⟨

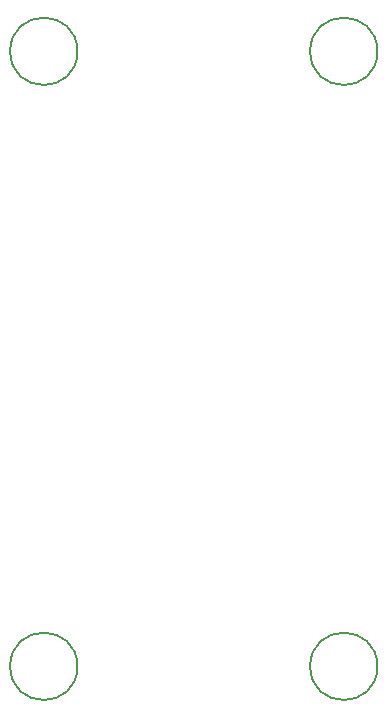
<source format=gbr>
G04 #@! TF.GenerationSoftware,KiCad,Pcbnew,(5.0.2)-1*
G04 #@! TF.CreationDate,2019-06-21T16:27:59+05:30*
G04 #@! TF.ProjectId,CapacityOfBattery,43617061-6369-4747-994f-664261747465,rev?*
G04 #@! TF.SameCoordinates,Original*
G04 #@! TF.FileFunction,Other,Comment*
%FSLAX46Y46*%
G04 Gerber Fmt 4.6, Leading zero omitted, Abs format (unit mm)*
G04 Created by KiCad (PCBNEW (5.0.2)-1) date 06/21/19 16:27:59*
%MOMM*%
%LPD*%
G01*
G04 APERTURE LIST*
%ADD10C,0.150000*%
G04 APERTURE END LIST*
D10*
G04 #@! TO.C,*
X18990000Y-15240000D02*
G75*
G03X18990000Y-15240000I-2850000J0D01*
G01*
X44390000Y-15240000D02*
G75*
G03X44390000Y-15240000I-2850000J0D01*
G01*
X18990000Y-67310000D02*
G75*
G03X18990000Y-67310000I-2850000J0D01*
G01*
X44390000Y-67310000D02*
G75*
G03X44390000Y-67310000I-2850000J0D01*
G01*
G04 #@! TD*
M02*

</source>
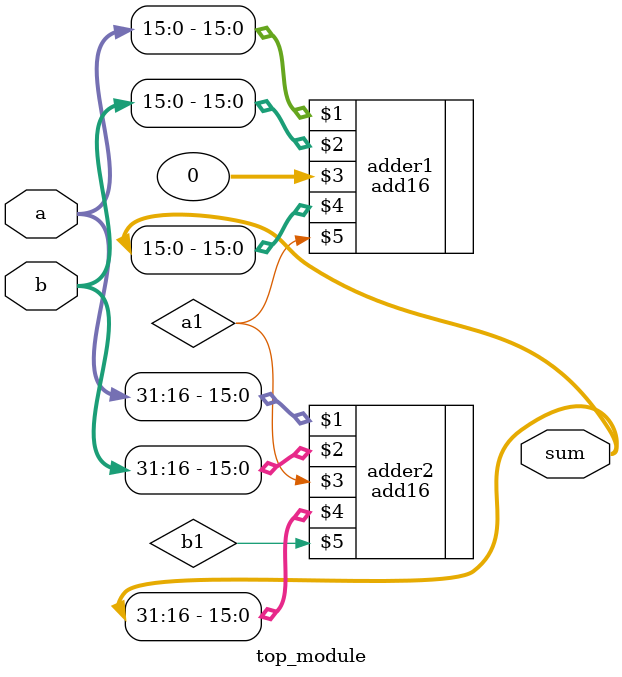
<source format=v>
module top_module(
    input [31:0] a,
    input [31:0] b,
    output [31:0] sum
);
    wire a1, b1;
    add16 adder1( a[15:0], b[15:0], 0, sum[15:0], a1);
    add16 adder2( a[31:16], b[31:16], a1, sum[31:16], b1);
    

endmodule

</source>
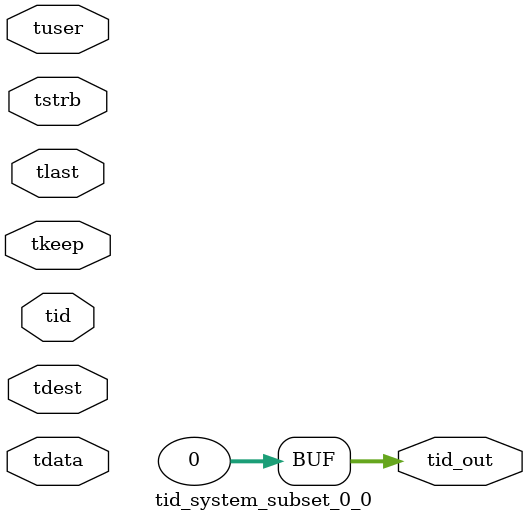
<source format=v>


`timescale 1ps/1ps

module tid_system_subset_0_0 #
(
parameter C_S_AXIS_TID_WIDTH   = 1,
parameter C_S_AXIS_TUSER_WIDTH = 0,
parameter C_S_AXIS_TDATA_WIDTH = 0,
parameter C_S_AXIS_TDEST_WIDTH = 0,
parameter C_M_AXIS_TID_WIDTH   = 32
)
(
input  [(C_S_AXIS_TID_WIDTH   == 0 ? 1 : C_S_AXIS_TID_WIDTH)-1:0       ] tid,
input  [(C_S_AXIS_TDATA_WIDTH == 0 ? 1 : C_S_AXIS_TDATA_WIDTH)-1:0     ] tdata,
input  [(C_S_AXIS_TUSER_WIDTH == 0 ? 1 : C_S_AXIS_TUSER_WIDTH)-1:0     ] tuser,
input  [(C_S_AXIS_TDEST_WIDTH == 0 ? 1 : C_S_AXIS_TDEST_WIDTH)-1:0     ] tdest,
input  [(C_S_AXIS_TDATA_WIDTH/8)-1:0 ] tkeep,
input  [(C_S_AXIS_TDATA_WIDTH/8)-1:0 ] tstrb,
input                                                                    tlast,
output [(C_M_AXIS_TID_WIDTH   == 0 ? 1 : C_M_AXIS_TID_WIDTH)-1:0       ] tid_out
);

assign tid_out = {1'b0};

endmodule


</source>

⟩

_REQUIRED ACTION_
Exclude images. Return the data above verbatim.

_ANSWER TO THIS TASK_
<source format=gbr>
G04 #@! TF.GenerationSoftware,KiCad,Pcbnew,(5.0.2)-1*
G04 #@! TF.CreationDate,2019-06-21T16:27:59+05:30*
G04 #@! TF.ProjectId,CapacityOfBattery,43617061-6369-4747-994f-664261747465,rev?*
G04 #@! TF.SameCoordinates,Original*
G04 #@! TF.FileFunction,Other,Comment*
%FSLAX46Y46*%
G04 Gerber Fmt 4.6, Leading zero omitted, Abs format (unit mm)*
G04 Created by KiCad (PCBNEW (5.0.2)-1) date 06/21/19 16:27:59*
%MOMM*%
%LPD*%
G01*
G04 APERTURE LIST*
%ADD10C,0.150000*%
G04 APERTURE END LIST*
D10*
G04 #@! TO.C,*
X18990000Y-15240000D02*
G75*
G03X18990000Y-15240000I-2850000J0D01*
G01*
X44390000Y-15240000D02*
G75*
G03X44390000Y-15240000I-2850000J0D01*
G01*
X18990000Y-67310000D02*
G75*
G03X18990000Y-67310000I-2850000J0D01*
G01*
X44390000Y-67310000D02*
G75*
G03X44390000Y-67310000I-2850000J0D01*
G01*
G04 #@! TD*
M02*

</source>
<source format=v>
module top_module(
    input [31:0] a,
    input [31:0] b,
    output [31:0] sum
);
    wire a1, b1;
    add16 adder1( a[15:0], b[15:0], 0, sum[15:0], a1);
    add16 adder2( a[31:16], b[31:16], a1, sum[31:16], b1);
    

endmodule

</source>
<source format=v>


`timescale 1ps/1ps

module tid_system_subset_0_0 #
(
parameter C_S_AXIS_TID_WIDTH   = 1,
parameter C_S_AXIS_TUSER_WIDTH = 0,
parameter C_S_AXIS_TDATA_WIDTH = 0,
parameter C_S_AXIS_TDEST_WIDTH = 0,
parameter C_M_AXIS_TID_WIDTH   = 32
)
(
input  [(C_S_AXIS_TID_WIDTH   == 0 ? 1 : C_S_AXIS_TID_WIDTH)-1:0       ] tid,
input  [(C_S_AXIS_TDATA_WIDTH == 0 ? 1 : C_S_AXIS_TDATA_WIDTH)-1:0     ] tdata,
input  [(C_S_AXIS_TUSER_WIDTH == 0 ? 1 : C_S_AXIS_TUSER_WIDTH)-1:0     ] tuser,
input  [(C_S_AXIS_TDEST_WIDTH == 0 ? 1 : C_S_AXIS_TDEST_WIDTH)-1:0     ] tdest,
input  [(C_S_AXIS_TDATA_WIDTH/8)-1:0 ] tkeep,
input  [(C_S_AXIS_TDATA_WIDTH/8)-1:0 ] tstrb,
input                                                                    tlast,
output [(C_M_AXIS_TID_WIDTH   == 0 ? 1 : C_M_AXIS_TID_WIDTH)-1:0       ] tid_out
);

assign tid_out = {1'b0};

endmodule


</source>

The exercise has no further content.